== EXERCISE AIM ==
Taking the records below, count the lines in which "Committee" appears and supply only the count.

+ + +

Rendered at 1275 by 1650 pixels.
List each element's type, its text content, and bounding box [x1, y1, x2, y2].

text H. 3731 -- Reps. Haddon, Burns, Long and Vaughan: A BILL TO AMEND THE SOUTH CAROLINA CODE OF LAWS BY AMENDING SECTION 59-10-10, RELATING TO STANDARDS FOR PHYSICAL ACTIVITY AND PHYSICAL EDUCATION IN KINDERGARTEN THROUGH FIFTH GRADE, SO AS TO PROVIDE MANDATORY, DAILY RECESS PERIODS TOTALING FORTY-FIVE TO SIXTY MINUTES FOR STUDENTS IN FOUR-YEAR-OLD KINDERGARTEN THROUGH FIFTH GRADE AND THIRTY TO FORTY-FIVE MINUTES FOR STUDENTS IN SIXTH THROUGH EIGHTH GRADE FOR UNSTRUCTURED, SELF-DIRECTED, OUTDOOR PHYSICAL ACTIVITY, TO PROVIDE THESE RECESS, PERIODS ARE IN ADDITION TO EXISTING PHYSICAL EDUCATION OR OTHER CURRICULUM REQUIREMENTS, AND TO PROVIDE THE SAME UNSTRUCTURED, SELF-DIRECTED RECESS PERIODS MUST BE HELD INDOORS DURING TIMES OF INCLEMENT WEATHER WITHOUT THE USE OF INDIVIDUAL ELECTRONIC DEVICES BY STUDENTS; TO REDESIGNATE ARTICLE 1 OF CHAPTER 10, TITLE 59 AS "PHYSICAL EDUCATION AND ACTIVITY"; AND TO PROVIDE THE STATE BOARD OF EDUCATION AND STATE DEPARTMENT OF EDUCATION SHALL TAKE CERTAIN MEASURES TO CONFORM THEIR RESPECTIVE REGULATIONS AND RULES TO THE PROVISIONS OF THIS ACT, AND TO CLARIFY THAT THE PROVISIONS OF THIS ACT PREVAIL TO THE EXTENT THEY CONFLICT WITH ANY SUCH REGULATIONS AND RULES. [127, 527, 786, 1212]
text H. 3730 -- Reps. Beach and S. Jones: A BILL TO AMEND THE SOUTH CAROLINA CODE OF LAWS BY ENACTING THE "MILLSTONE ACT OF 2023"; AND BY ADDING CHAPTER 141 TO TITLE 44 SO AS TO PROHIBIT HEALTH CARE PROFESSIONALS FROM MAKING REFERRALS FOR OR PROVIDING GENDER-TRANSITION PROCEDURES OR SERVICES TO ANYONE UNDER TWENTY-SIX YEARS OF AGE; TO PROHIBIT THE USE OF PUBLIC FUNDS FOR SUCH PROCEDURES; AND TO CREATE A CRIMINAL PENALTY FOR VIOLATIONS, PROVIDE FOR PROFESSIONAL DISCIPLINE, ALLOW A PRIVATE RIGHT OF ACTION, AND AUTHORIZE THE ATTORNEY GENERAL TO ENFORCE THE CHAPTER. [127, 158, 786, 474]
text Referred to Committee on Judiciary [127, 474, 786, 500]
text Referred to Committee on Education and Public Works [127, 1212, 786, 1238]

+ + +

== RESPONSE TO THIS TASK ==
2